Editorial: A Policy Of Defeatism
As Atrocities Mount in Syria
The outside world seems to have grown numb to reports of atrocities from Syria — “barrel bombs” dropped on schools, Scud missiles aimed at apartment houses, blockaded neighborhoods where children die of starvation. But a report released last Monday by a panel of international jurists ought to prick some consciences. Based on 55,000 images smuggled out of the country, mostly by a defector from the military police, it reports the murder of some 11,000 men detained by the Syrian government between 2011 and last August. Many of the bodies in the photographs show signs of torture; some are missing eyes. More than 40 percent of the bodies show signs of emaciation, indicating that the prisoners were systematically starved.
Last week, Secretary of State John F. Kerry opened the Geneva 2 peace conference on Syria by referring to this “horrific” account of “systematic torture and execution of thousands of prisoners.” He called it “an appalling assault, not only on human lives but on human dignity and on every standard by which the international community tries to organize itself.” The jurists, former war-crimes prosecutors commissioned by the government of Qatar, concluded that the “evidence would support findings of crimes against humanity against the current Syrian regime.”

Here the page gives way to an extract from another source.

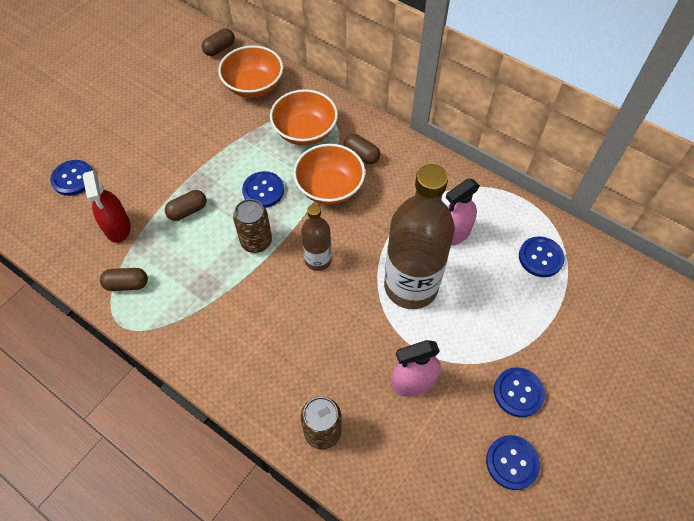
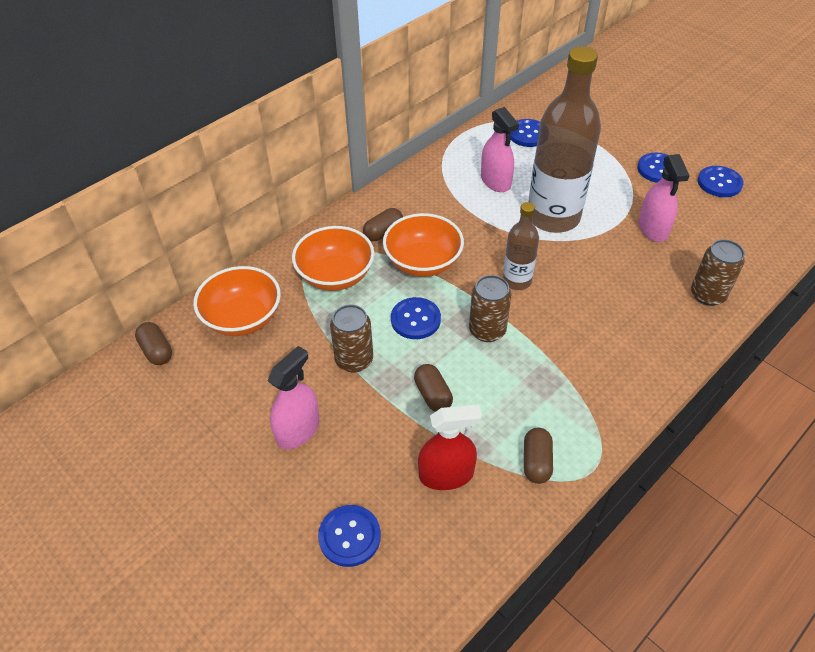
camera: 80 degrees left, 10 degrees down
(155, 137) = (298, 430): none -> pink spray bottle
(219, 157) = (354, 360): none -> brown can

Yet the diplomatic initiative that Kerry launched offers no means to hold the regime of Bashar Assad accountable for these atrocities, or even to stop them. On the contrary: It may serve to prop up the Assad government by treating it as a legitimate party to negotiations about Syria’s future. Kerry insists the talks will lead to a transitional government that excludes Assad, but the Syrian delegation flatly rejects this premise, and there is no indication that its allies Russia and Iran think otherwise.
Some diplomats at the conference, such as United Nations mediator Lakhdar Brahimi, believe it could lead to palliative measures, such as local cease-fires and the opening of humanitarian corridors to besieged civilians. Brahimi’s predecessor, Kofi Annan, was convinced of this as well and even obtained the Assad regime’s formal agreement to a plan. But the Assad forces never respected their commitments; now they are using offers of humanitarian supplies as a means to force the surrender of rebel-held areas.
President Obama demonstrated last year that the credible threat of force could change the regime’s behavior. His promise of air strikes caused Assad to surrender an arsenal of chemical weapons. Yet the president seems not to have learned the lesson of that episode. Now he makes the defeatist argument that, as he put it to David Remnick of The New Yorker, “It is very difficult to imagine a scenario in which our involvement in Syria would have led to a better outcome, short of us being willing to undertake an effort in size and scope similar to what we did in Iraq.”
In fact, Obama probably could force the measures Brahimi is seeking by presenting Assad with the choice of accepting them or enduring U.S. air strikes. That he refuses to consider options between Kerry’s feckless diplomacy and an Iraq-style invasion only ensures that the Geneva 2 conference will fail and that the atrocities will continue.